Nella musica riuscivamo ad esprimere la nostra vera essenza di spiriti liberi che viaggiano nel tempo e nello spazio, fondendosi in una sola entità in totale armonia con la naturale e l’universo.
Come si può spiegare l’amore a pelle, quell’amore che trova la sua esatta metà nel pacman perfetto! Sensazioni ed emozioni che non hanno parole, che puoi sentire solo nella profondità di un tocco di pelle, di una mano che ti sfiora l’anima partendo dalla superficie, dalla pelle. La nostra storia, le nostre origini sono tutte scritte in maniera indelebile sulla nostra pelle.

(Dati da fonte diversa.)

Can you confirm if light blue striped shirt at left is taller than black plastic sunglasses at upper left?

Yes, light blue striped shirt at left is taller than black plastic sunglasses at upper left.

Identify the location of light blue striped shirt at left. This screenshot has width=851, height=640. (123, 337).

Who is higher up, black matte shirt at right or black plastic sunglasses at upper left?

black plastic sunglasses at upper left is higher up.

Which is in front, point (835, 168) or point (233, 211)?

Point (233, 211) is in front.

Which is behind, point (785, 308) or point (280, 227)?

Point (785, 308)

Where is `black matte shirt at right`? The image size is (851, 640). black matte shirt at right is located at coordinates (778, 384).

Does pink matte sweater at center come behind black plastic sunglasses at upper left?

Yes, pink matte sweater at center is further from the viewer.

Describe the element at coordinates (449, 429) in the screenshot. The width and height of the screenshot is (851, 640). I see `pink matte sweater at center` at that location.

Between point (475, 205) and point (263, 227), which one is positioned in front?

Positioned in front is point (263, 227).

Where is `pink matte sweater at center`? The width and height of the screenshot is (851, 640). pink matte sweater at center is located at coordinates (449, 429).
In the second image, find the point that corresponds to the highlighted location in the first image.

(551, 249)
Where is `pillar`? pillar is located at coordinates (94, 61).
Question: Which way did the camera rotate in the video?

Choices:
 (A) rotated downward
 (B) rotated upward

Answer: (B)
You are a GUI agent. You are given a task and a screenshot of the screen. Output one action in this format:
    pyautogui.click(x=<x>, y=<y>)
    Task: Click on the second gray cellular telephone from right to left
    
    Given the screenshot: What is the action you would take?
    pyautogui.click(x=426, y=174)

Essa non mente mai! E’ a pelle che si percepiscono le nostre emozioni più vere, quelle che ci fanno sentire i brividi. Ed è a pelle che io e Jhon ci innamorammo quel pomeriggio.  E con il tempo, negli anni cresceva la nostra voglia di lasciare la superficie per andare in profondità, per scoprire la nostra parte più intima, quella più vera, dando voce ai nostri desideri.
Jhon mi chiese di sposarlo affidando il suo cuore alla musica, perché entrambi non eravamo bravi ad esprimere a parole le nostre emozioni. E così in una sera stellata, con chitarra e voce mi chiese in sposa dopo avermi cantato Shallow, un pezzo che lui adorava e che voleva cantassi con lui in un duetto d’amore di pura magia, dove le nostre anime trovavano una  corrispondenza gemellare.
La musica non mente, ma predispone l’anima all’ascolto.
Beh, quindi ritornando alla mia lista dei to do per l’organizzazione del nostro matrimonio, la musica era l’unico punto che insieme avevamo scelto senza compromessi, andando nella profondità dei nostri cuori: shallow non poteva non essere la colonna sonora del nostro amore nel nostro giorno più bello!